Published On: Sun, Mar 29th, 2020

ICNARC’s new “Covid-19” report: the disease is still discriminatory (despite efforts to find young and healthy victims); peak hinted at?

The Intensive Care National Audit and Research Centre (ICNARC) has released another report regarding so-called Covid-19 patients admitted into critical care units, and as reported to ICNARC up to midnight on 26 March 2020. A previous one of these was the subject of a recent FBEL article. The latest ICNARC report presents data of 775 patients, of whom 79 have died, and 86 have been discharged alive from critical care, with 609 being last reported as yet remaining in critical care (one patient appears to have become unaccounted for).

In an interesting development, this new report compares data for Covid-19 patients with that pertaining to 5755 viral pneumonia cases, between 2017 and 2019, of patients who were critically ill in that respect. Presumably, these are also patients admitted to critical care units.

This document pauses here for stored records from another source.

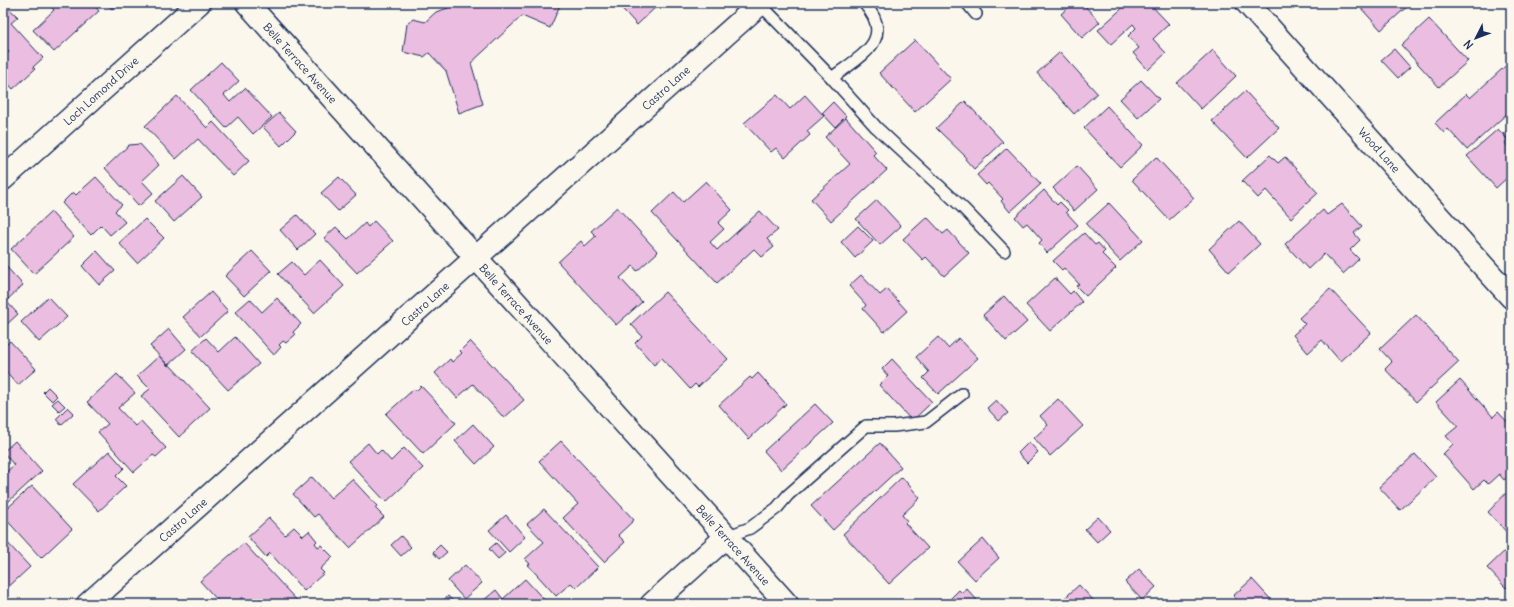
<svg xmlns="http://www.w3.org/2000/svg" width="1514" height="607" font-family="Delius,sans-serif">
  <rect width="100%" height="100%" fill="#fbf7ec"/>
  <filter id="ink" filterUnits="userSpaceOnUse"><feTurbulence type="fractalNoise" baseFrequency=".025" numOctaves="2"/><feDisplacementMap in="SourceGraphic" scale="8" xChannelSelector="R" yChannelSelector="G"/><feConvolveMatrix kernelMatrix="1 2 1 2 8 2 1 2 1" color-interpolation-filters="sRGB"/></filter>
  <g filter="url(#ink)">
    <path fill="#ebbde0" stroke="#1b2f5e" d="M3 3 18 17 11 23 43 58 33 67 35 69 13 89 3 78V57L9 52 3 45Z
      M48 3H92L99 11 54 52 33 30 54 10Z
      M106 3H118L112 9Z
      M454 3H501L513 7 515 3H561L550 28 522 16 471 63 483 104 459 113 446 71 429 53 424 57 403 52 407 24 413 19 425 22 436 12 448 8Z
      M617 3H660L637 25Z
      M1073 3H1082L1100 22 1082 38 1061 14Z
      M1128 3H1143L1144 5 1149 3 1169 24 1153 39 1166 53 1148 70 1133 53 1139 48 1128 36 1136 28 1133 24 1111 44 1098 30Z
      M1361 3H1410V4L1381 30 1358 5Z
      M1429 19 1468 61 1439 87 1401 45Z
      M915 40 951 79 915 112 879 73Z
      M1394 49 1410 67 1398 78 1381 60Z
      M1213 50 1236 76 1201 109 1177 83Z
      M1060 52 1097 93 1074 114 1037 73Z
      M1511 61V110L1467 150 1448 129 1444 133 1435 123 1466 94 1470 98Z
      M221 62 239 81 224 95 230 102 245 88 272 117 253 134 238 117 226 128 191 90Z
      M1141 80 1159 99 1138 118 1120 99Z
      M1245 91 1279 128 1247 158 1212 121Z
      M777 95 790 109 805 95 824 116 807 131 810 135 785 158 776 148 771 152 744 123Z
      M177 96 207 128 213 122 249 161 233 176 198 139 176 159 145 126Z
      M965 101 1003 142 974 169 965 159 966 157 936 128Z
      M833 102 846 116 835 127 822 113Z
      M1107 106 1143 145 1120 167 1084 128Z
      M279 113 296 131 281 146 263 127Z
      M846 118 876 152 873 155 887 170 831 221 811 199 850 164 825 137Z
      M1511 127V143L1503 134Z
      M1498 129 1508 140 1505 143 1511 150V174L1496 188 1467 156Z
      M140 144 159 165 142 181 153 193 139 206 105 168 129 145Z
      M1007 148 1041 184 1010 212 1001 201 1003 199 988 183 986 185 977 175Z
      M1270 155 1278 163 1285 157 1318 193 1291 218 1266 190 1258 198 1242 181Z
      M1156 157 1194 198 1169 220 1132 180Z
      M1077 166 1098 189 1074 211 1053 188Z
      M183 176 202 197 174 222 155 201Z
      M96 177 122 205 115 211 125 222 110 235 101 225 91 235 62 203 73 192 76 195Z
      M339 177 356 195 338 211 321 193Z
      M706 181 732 210 718 223 724 229 710 242 717 250 760 211 778 230 767 239 774 247 762 257 754 249 717 283 652 213 674 192 683 202Z
      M1044 190 1057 205 1060 202 1068 210 1066 212 1078 225 1047 253 1039 243 1042 240 1027 223 1023 226 1015 217Z
      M877 200 901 226 880 245 856 219Z
      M1109 203 1143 240 1120 261 1086 224Z
      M1342 204 1362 226 1354 233 1360 240 1350 250 1359 259 1343 274 1324 254 1308 269 1285 244 1323 210 1327 215Z
      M617 207 658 252 637 271 633 266 620 278 642 302 616 325 558 262 581 241 585 246 596 236 591 231Z
      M51 212 74 237 34 274 11 249Z
      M297 215 315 234 298 250 280 230Z
      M927 217 943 234 948 230 969 253 944 276 926 257 923 260 903 239Z
      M145 219 164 238 137 263 119 243Z
      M374 221 393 241 357 273 324 238 336 227 348 239 365 223 368 227Z
      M1239 221 1260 244 1229 272 1209 249Z
      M858 226 873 241 855 258 841 242Z
      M1084 233 1095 245 1098 243 1105 251 1102 254 1116 268 1086 296 1076 286 1079 284 1064 268 1062 270 1053 261Z
      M97 251 115 271 99 285 82 266Z
      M252 251 271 271 244 296 225 276Z
      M320 260 344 286 314 313 278 274 292 262 304 275Z
      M3 263 23 285 6 301 18 314 4 327Z
      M861 275 880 295 887 289 907 311 884 332 863 309 866 305 849 286Z
      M1055 278 1070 294 1073 291 1082 302 1050 331 1026 305Z
      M1330 289 1371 333 1340 361 1322 340 1308 353 1293 335 1305 324 1299 318Z
      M211 292 228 311 201 336 183 317Z
      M665 292 728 359 698 387 695 384 690 389 662 358 654 365 635 343 642 336 631 324Z
      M1004 296 1027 322 1006 341 983 315Z
      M48 297 67 317 39 342 21 322Z
      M277 298 301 324 293 332 295 335 286 343 283 341 279 345 281 347 274 355 235 312 250 299 262 312Z
      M1416 315 1459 362 1416 402 1385 369 1392 362 1380 349Z
      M169 329 186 349 168 365 150 346Z
      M235 337 259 364 228 390 192 351 206 338 219 352Z
      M938 337 948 348 959 338 978 358 938 394 923 378 929 372 916 357Z
      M10 341 36 369 18 385 3 368V348Z
      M470 341 524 400 504 418 473 384 457 398 435 373 450 359 452 362 462 353 460 351Z
      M159 356 168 366 170 365 210 408 179 437 141 396 150 389 137 376Z
      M892 359 932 402 912 421 879 385 888 376 882 369Z
      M758 373 786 404 749 439 719 405 750 377 752 379Z
      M117 374 135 393 118 408 135 426 141 421 166 448 156 457 153 455 134 472 98 432 108 424 87 402Z
      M1460 380 1493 417 1498 412 1511 426V474L1504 480 1499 474 1488 484 1484 480 1474 489 1443 454 1453 444 1446 436 1458 426 1436 402Z
      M421 386 456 423 423 454 386 414 414 389 416 391Z
      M48 387 57 396 52 401 43 392Z
      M58 399 65 406 59 411 52 404Z
      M1058 399 1083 426 1050 456 1034 438 1048 425 1040 416Z
      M996 400 1008 413 999 421 987 408Z
      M815 404 833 423 781 470 764 451Z
      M68 407 74 413 61 425 56 419Z
      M473 424 494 447 476 464 455 441Z
      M15 441 42 471 8 502 3 497V475L14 465 3 452Z
      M561 441 634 520 618 535 625 542 604 562 563 518 578 504 539 461Z
      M1029 442 1038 452 1027 463 1018 453Z
      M368 443 377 454 381 450 391 461 404 448 423 468 386 502 348 461Z
      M880 443 901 467 833 530 811 506Z
      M109 451 124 468 116 476 126 486 99 511 73 484Z
      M1415 454 1436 477 1400 510 1379 487Z
      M312 477 331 498 352 479 377 506 375 508 384 517 350 548 318 514 314 517 293 494Z
      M902 477 920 498 902 515 907 521 905 523 928 548 889 584 843 534Z
      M32 486 72 529 41 558 3 516V512Z
      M1511 488V537L1488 512Z
      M544 509 598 567 576 588 571 583 556 596 528 565 530 564 525 559 544 542 527 524Z
      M506 515 525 537 509 552 489 530Z
      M1098 517 1110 530 1097 542 1085 529Z
      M269 518 285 535 294 527 303 536 309 531 317 541 315 543 318 547 321 545 333 557 320 569 324 573 304 591 270 553 266 557 248 537Z
      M401 536 411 547 401 556 391 545Z
      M3 538 30 567 3 592Z
      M983 539 999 558 975 580 958 562Z
      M244 543 300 604H249L242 597 235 604H221L200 581Z
      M496 543 505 553 498 559 489 549Z
      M440 545 447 552 439 559 433 552Z
      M1509 547 1511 549V583L1506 588 1487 568Z
      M465 565 482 583 464 599 448 581Z
      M1139 569 1156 587 1142 600 1125 582Z
      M525 579 548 604H486L483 601 496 590 503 599Z
      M1252 579 1275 604H1241L1233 596Z
      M1079 585 1097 604H1058Z
      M966 588 977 600 973 604H945L959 590 962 593Z
      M448 596 456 604H439Z
      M1378 599 1383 604H1372Z"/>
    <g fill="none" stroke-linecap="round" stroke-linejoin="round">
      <g stroke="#1b2f5e" stroke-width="14">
        <path id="lane" d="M967 3 976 14
          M760 4 832 78C860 56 897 40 864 3
          M832 78 876 127 964 209 1004 251
          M726 537 750 528 777 508 788 495 866 426H894L926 422 962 394"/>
      </g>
      <g stroke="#1b2f5e" stroke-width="25">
        <path id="street" d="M1247 3 1511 297
          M3 179 199 3
          M652 604 726 537"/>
      </g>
      <g stroke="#1b2f5e" stroke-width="25">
        <path id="secondary" d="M247 3 787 604
          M88 604 761 3"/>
      </g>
      <use href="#lane" stroke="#fbf7ec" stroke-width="11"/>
      <use href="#street" stroke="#fbf7ec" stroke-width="22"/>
      <use href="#secondary" stroke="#fbf7ec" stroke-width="22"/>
    </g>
  </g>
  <g text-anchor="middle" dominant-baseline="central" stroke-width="3" stroke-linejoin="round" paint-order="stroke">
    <g font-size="11" fill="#1b2f5e" stroke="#fbf7ec">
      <text transform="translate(300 63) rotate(48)">Belle Terrace Avenue</text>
      <text transform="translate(666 88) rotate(-42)">Castro Lane</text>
      <text transform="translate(101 91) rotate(-42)">Loch Lomond Drive</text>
      <text transform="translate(1379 150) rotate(48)">Wood Lane</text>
      <text transform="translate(425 304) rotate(-42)">Castro Lane</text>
      <text transform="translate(516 304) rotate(48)">Belle Terrace Avenue</text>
      <text transform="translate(183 520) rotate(-42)">Castro Lane</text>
      <text transform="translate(733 545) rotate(48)">Belle Terrace Avenue</text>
    </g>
  </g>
  <rect width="1514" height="607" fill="none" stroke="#fbf7ec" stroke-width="16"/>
  <rect x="8" y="8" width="1498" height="591" fill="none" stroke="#1b2f5e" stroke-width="1.5" filter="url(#ink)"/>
  <g transform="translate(1476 38) rotate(228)" stroke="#fbf7ec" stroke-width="3" paint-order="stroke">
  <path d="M0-3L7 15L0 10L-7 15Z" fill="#1b2f5e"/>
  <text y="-6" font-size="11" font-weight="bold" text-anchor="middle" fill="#1b2f5e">N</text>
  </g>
</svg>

The problem with the exercise in comparing the two sets of data is that the one for Covid-19 is too small. If 75% of 88 women like a hair product, it isn’t by any means a ringing endorsement. The ICNARC report states that of the 165 patients whose outcomes in critical care units is known, 79, or 47.9% have died. Undoubtedly, this high percentage rate will not survive when the other 610(?) patients achieve a known outcome, and here is a piece of evidence for the statement: in the previous ICNARC report, 16 of 33 patients died: 48.5%. As the sample group has grown, the percentage of those who died has shrunk. The set containing the number of viral pneumonia cases is 7 times larger than the one with Covid-19 – when there is equality with this figure (according to a graph, with the two points of ICNARC data plotted on it, and with a line extended exponentially), the percentage for Covid-19 death is dipping below 30%. And this percentage starts to look more like the one given for viral pneumonia deaths in the ICNARC report: 22%.

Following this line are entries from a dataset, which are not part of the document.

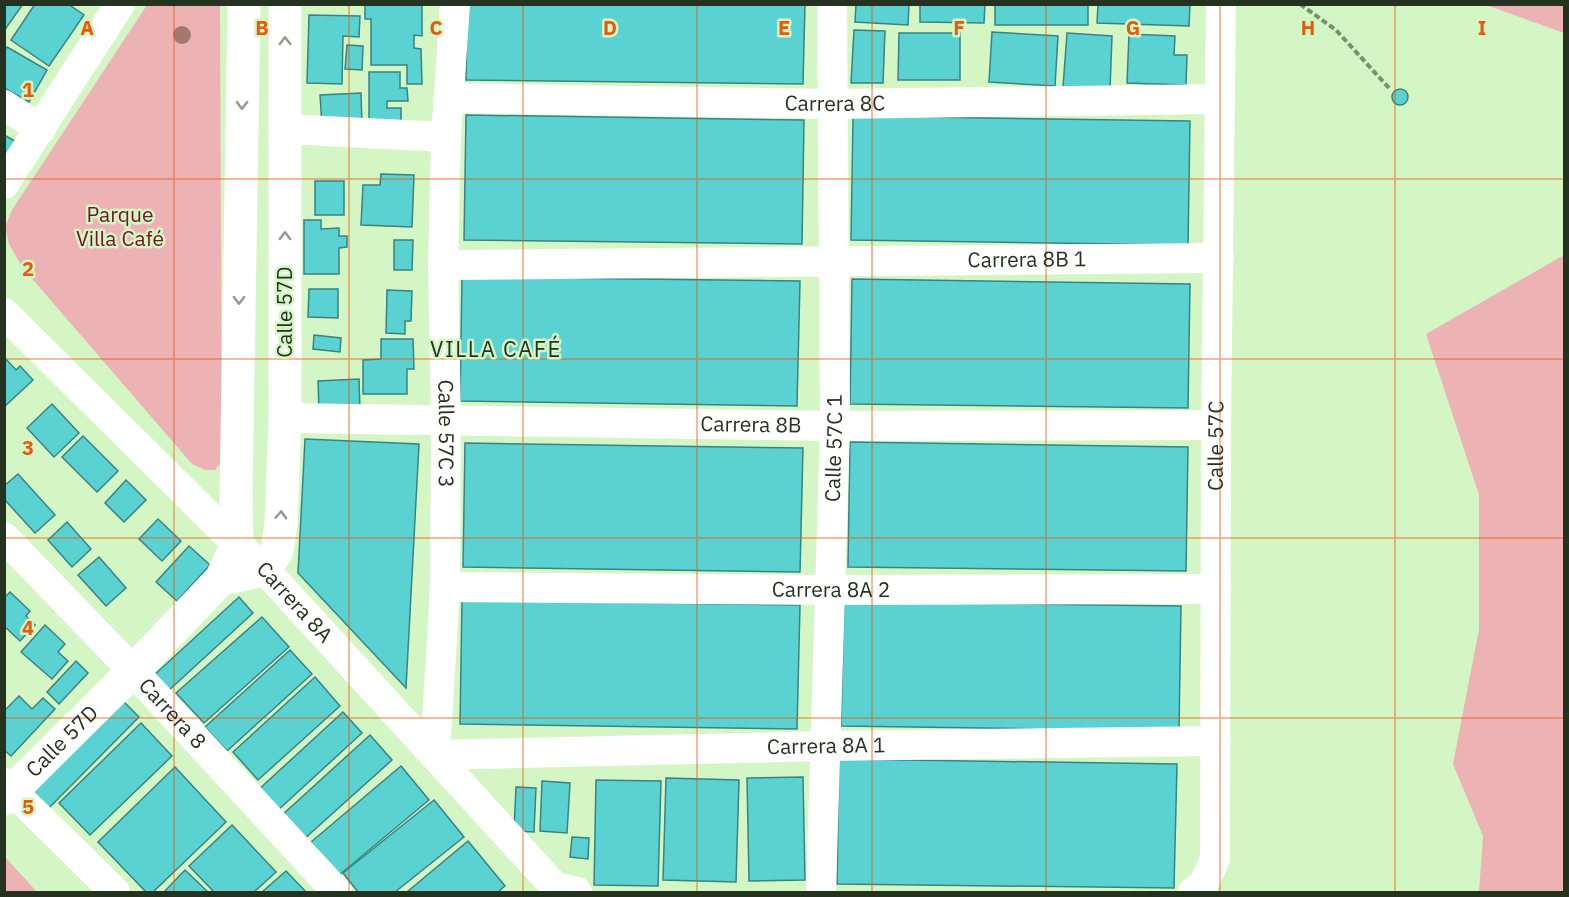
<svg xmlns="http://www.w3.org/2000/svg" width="1569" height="897" viewBox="0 0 1569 897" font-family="'IBM Plex Sans',sans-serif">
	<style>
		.green { fill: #edb2b4 }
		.building { fill: #5ad2d2; stroke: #398383; stroke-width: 1.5 }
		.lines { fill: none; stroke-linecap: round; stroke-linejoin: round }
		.path { stroke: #79906f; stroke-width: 4; stroke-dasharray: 6 3; stroke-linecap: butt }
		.street { stroke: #fff; stroke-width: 30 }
		.secondary { stroke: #fff; stroke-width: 33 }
		.tree { fill: #a2786f }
		.oneway { stroke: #92988f }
		.grid { fill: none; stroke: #e8590c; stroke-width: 1.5; stroke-opacity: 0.55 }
		.labels { text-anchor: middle; stroke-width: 5; stroke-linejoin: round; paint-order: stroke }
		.street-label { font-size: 21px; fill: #25321f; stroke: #d4f6c5 }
		.park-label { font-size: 21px; fill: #791128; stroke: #d4f6c5 }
		.neighbourhood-label { font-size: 22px; letter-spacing: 1.5px; fill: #25321f; stroke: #d4f6c5 }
		.grid-label { font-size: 20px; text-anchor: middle; font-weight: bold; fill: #e8590c; stroke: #d4f6c5; stroke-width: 5; stroke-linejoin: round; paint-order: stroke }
	</style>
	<rect width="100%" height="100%" fill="#d4f6c5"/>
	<g class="green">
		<path d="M147 5H220L222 461 215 470H205L192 464 22 267 9 244 5 227 12 210Z"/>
		<path d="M1486 5H1564V33Z"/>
		<path d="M1564 255V892H1479L1483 836 1453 764 1479 629V495L1426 334Z"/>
		<path d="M5 857 37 892H5Z"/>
	</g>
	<g class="building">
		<path d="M4 4H23L4 31Z"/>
		<path d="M35 4H68L84 15 49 66 11 40Z"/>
		<path d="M365 4H422V36L414 35V48L421 49 422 84H407V65H371V19H365Z"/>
		<path d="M467 4H805L803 84 466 80Z"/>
		<path d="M856 4H909L908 25 855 22Z"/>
		<path d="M920 4H985L984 23 920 22Z"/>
		<rect x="995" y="4" width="93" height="21"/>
		<path d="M1098 4H1190L1189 26 1097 23Z"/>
		<path d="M309 15 360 16 359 37 343 36 342 84 307 83Z"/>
		<path d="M854 30 885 31 883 83H851Z"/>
		<path d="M992 32 1058 36 1055 86 989 82Z"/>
		<path d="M899 33H960V80H898Z"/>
		<path d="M1067 33 1112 36 1110 90 1063 87Z"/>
		<path d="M1129 34 1175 36 1174 55H1187L1186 85 1127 83Z"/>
		<path d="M347 45 363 46 362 70 345 69Z"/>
		<path d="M7 47 47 70 29 102 4 88V51Z"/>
		<path d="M369 72H400V88H407L408 101H387V108H401V127H369Z"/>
		<circle cx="1400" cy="97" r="8"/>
		<path d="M361 93 362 125 322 126 320 95Z"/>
		<path d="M466 115 804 120 802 244 464 240Z"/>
		<path d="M853 116 1190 121 1188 245 851 240Z"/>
		<path d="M4 135 15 141 4 161Z"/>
		<path d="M381 174 414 175 412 227 361 225 363 185H380Z"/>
		<rect x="315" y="181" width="29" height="34"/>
		<path d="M304 220H321V229L339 228V236H347V247L339 248V274H304Z"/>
		<path d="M394 240H413L412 270H394Z"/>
		<path d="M462 277 800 281 797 406 460 401Z"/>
		<path d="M852 279 1190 284 1188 408 850 404Z"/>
		<path d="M309 289H338V318L308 317Z"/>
		<path d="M387 290 412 291 411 321H405V334L386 333Z"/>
		<path d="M314 335 341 338 340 352 313 349Z"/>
		<path d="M381 339H413L414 369H407V394H363V360L381 359Z"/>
		<path d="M4 357 16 370 20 366 33 380 4 407Z"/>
		<path d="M359 379 360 409 319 411 318 381Z"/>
		<path d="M52 404 79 433 54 457 27 428Z"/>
		<path d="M83 436 118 471 97 492 62 457Z"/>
		<path d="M305 439 419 444 406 688 298 573Z"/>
		<path d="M850 442 1188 447 1186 571 848 567Z"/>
		<path d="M465 443 803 448 800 572 463 567Z"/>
		<path d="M18 474 55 515 35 533 4 499V486Z"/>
		<path d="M126 480 146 500 124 522 105 503Z"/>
		<path d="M158 519 181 541 162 561 139 539Z"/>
		<path d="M67 522 91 549 72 567 48 540Z"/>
		<path d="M189 546 210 565 177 601 156 582Z"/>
		<path d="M99 557 126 588 106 606 78 575Z"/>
		<path d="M10 592 30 611 26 616 35 625 20 641 4 626V598Z"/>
		<path d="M239 597 253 613 166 693 152 677Z"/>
		<path d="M462 600 800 605 797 729 460 724Z"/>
		<path d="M844 602 1181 606 1179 731 841 726Z"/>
		<path d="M262 617 289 647 204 723 176 693Z"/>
		<path d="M45 625 65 644 58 652 68 661 52 679 21 652Z"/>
		<path d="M290 650 312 674 227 751 205 727Z"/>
		<path d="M76 661 88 673 59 704 47 692Z"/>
		<path d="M315 677 340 706 258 780 233 752Z"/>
		<path d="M19 696 32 709 43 698 55 709 11 756 4 750V711Z"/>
		<path d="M122 700 139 717 49 808 32 790Z"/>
		<path d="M343 712 362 733 276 812 257 791Z"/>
		<path d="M141 723 172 756 90 835 59 803Z"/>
		<path d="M370 735 392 760 303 840 281 816Z"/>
		<path d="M839 759 1177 764 1174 888 837 884Z"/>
		<path d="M401 766 429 800 338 876 311 842Z"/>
		<path d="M175 767 226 822 153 892H146L98 842Z"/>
		<path d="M803 777 805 880 749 881 747 778Z"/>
		<path d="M666 778 739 780 736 882 663 880Z"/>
		<path d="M596 780 661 781 658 886 594 885Z"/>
		<path d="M542 781 570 783 567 833 540 831Z"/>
		<path d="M516 787 536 788 534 832 514 831Z"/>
		<path d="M434 800 464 837 395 892H358L343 873Z"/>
		<path d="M232 825 276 872 254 892H214L189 866Z"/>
		<path d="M572 837 589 838 588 859 570 857Z"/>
		<path d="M468 841 505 886 498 892H407Z"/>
		<path d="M185 870 208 892H164Z"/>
		<path d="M286 871 306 892H262Z"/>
	</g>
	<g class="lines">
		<path class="path" d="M1300 4 1336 30 1389 88"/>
		<g class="street">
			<path id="s1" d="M455 4 446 137 443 265 446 420 445 587 435 755 825 746 1216 741"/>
			<path id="s2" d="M449 98 832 104 1220 99"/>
			<path d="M4 105 41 129"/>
			<path d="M284 129 446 137"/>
			<path d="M4 184 120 4"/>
			<path id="s3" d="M443 265 1219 258"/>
			<path id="s4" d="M4 313 237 544 265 570 555 887 577 892"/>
			<path id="s5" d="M285 418 835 426 1216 425"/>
			<path id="s6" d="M4 537 133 671 337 892"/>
			<path id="s7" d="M445 587 830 590 1216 589"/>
			<path d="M4 783 115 892"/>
			<path id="s8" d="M821 892 835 426 832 4"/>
			<path id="s9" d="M1193 892 1203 885 1215 859 1216 425 1221 4"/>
		</g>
		<g class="secondary">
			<path d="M221 579 265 570 277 551 281 523 285 418V4"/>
			<path id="s10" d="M4 799 133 671 221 579 237 544 236 497 244 4"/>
		</g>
	</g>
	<circle class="tree" cx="182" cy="35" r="9"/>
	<defs><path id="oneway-chevron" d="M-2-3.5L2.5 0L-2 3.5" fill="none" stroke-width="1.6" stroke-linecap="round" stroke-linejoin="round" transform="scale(1.5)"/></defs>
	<g class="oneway">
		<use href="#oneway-chevron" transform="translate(285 41) rotate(-90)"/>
		<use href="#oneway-chevron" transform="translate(242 105) rotate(91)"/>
		<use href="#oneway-chevron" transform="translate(285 236) rotate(-90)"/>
		<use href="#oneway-chevron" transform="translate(239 300) rotate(91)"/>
		<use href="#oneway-chevron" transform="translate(281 515) rotate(-87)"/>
	</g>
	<path class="grid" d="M174 4V892M349 4V892M523 4V892M697 4V892M872 4V892M1046 4V892M1220 4V892M1395 4V892M4 179H1564M4 359H1564M4 538H1564M4 718H1564"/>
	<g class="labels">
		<g class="street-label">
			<text dy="7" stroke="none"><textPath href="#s2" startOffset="386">Carrera 8C</textPath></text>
			<text dy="7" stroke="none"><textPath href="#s3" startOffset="584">Carrera 8B 1</textPath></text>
			<text transform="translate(285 312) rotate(-90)" y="7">Calle 57D</text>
			<text dy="7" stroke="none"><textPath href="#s5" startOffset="466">Carrera 8B</textPath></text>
			<text dy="7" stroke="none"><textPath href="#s1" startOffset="430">Calle 57C 3</textPath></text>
			<text dy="7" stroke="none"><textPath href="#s9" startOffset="454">Calle 57C</textPath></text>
			<text dy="7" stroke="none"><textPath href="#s8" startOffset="444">Calle 57C 1</textPath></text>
			<text dy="7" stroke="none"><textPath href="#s7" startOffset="386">Carrera 8A 2</textPath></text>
			<text dy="7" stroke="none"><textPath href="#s4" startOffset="410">Carrera 8A</textPath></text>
			<text dy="7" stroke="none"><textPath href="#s6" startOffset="244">Carrera 8</textPath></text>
			<text dy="7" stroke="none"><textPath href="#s10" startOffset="82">Calle 57D</textPath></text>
			<text dy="7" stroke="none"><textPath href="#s1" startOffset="1143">Carrera 8A 1</textPath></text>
		</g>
		<g class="park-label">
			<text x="120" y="222">Parque<tspan x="120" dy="24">Villa Café</tspan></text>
		</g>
		<g class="neighbourhood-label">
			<text x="496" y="357">VILLA CAFÉ</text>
		</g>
	</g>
	<g class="grid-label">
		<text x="87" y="35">A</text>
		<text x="262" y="35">B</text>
		<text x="436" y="35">C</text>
		<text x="610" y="35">D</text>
		<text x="784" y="35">E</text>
		<text x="959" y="35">F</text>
		<text x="1133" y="35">G</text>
		<text x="1308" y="35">H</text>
		<text x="1482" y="35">I</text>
		<text x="28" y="97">1</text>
		<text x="28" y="276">2</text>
		<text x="28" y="455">3</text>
		<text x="28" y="635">4</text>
		<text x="28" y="814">5</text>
	</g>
	<rect width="1569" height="897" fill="none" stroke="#25321f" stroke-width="12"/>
</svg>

There is another problem in that comparing Covid-19 and viral pneumonia is like trying to measure something against a ghost. The death that Covid-19 reporting is covering up (which is the subject of the most recent FBEL article) could be a range of things from the severe comorbidities that the ICNARC report lists, to other health conditions that will not register as such but effect the likelihood to die, for instance: old age, previous medication, current treatment, and of course hidden flu and other viral illness. We might call these “hidden” contributory conditions. In other words, the Covid-19 data set is erroneously exaggerated, and it was already too small (and as such, the real percentage for Covid-19 deaths discussed above will be even closer to, if not lower than the one for viral pneumonia deaths).

The most useful figures in the ICNARC report are the ones that contrast the qualities of the “Covid-19” patients who are discharged from critical care against the qualities of the “Covid-19” patients who die in critical care. Using the pronoun “he” (because there is some variation between men and women patients) for general discussion, these figures tell us the following:

A Covid-19 patient is more likely to die the older he is, and less likely the younger.

A Covid-19 patient is more likely to live when his Body Mass Index is less than 30, but when it is more than 30 (denoting obesity), the patient is more likely to die. Naturally, one must then want to know if these patients would have been identified by the NHS for obesity medication, or even been subjected to medicine for other related illnesses (see this FBEL article for the relevance).

A Covid-19 patient is more likely to die if he requires daily assistance with living, and more likely to survive if he does not: perhaps suggesting that there is a hidden condition related to old age (or decrepitude) to be considered in patients that do die.

A Covid-19 patient is more likely to die if he has a severe comorbidity, and more likely to survive if he does not. This is self-explanatory.

A Coviod-19 patient is more likely to die if he has received advanced respiratory support, and more likely to survive if he has not. The question as to whether the treatment cures or fails in all cases, or if it in fact sometimes kills, could apply here.

To summarise, there is not a concept about Covid-19 that has thus far been established (i.e. that it hurts the weakened) that is not contradicted by the ICNARC report.

The most fascinating part of the report, however, is the graph (above) that shows the number of critical care beds occupied by patients with confirmed Covid-19 dipping in the period spanning from the 23rd to the 27th March. The ICNARC provides a caveat for this graphic: it is “affected by a variable lag time in submission of data of about 1-3 days (shaded grey)”. It means that the shape of the graph will probably, and surely change (upwards). That being said, in its current shape it is an indicator that occupancy of critical care beds is not being sustained by rates of new patients. We will wait to see how this develops, bearing in mind that Imperial College statisticians have now envisioned 5,700 deaths (in total?) with Covid-19, and that a date for the arrival of the peaking of the disease has now solidified (in what was a previously liquid narrative) as being the Easter weekend. And about this particular piece of data, although Dr Jenny Harries, the Deputy Chief Medical Officer for England, may have given an impression, at the daily Covid-19 incident briefing yesterday, that this peak was due to the UK Government’s lockdown, it is in fact a premature event according to the Imperial College’s model for the impact of full mitigation measures, and a forced adaptation based on lower estimates for death – as reported here at FBEL.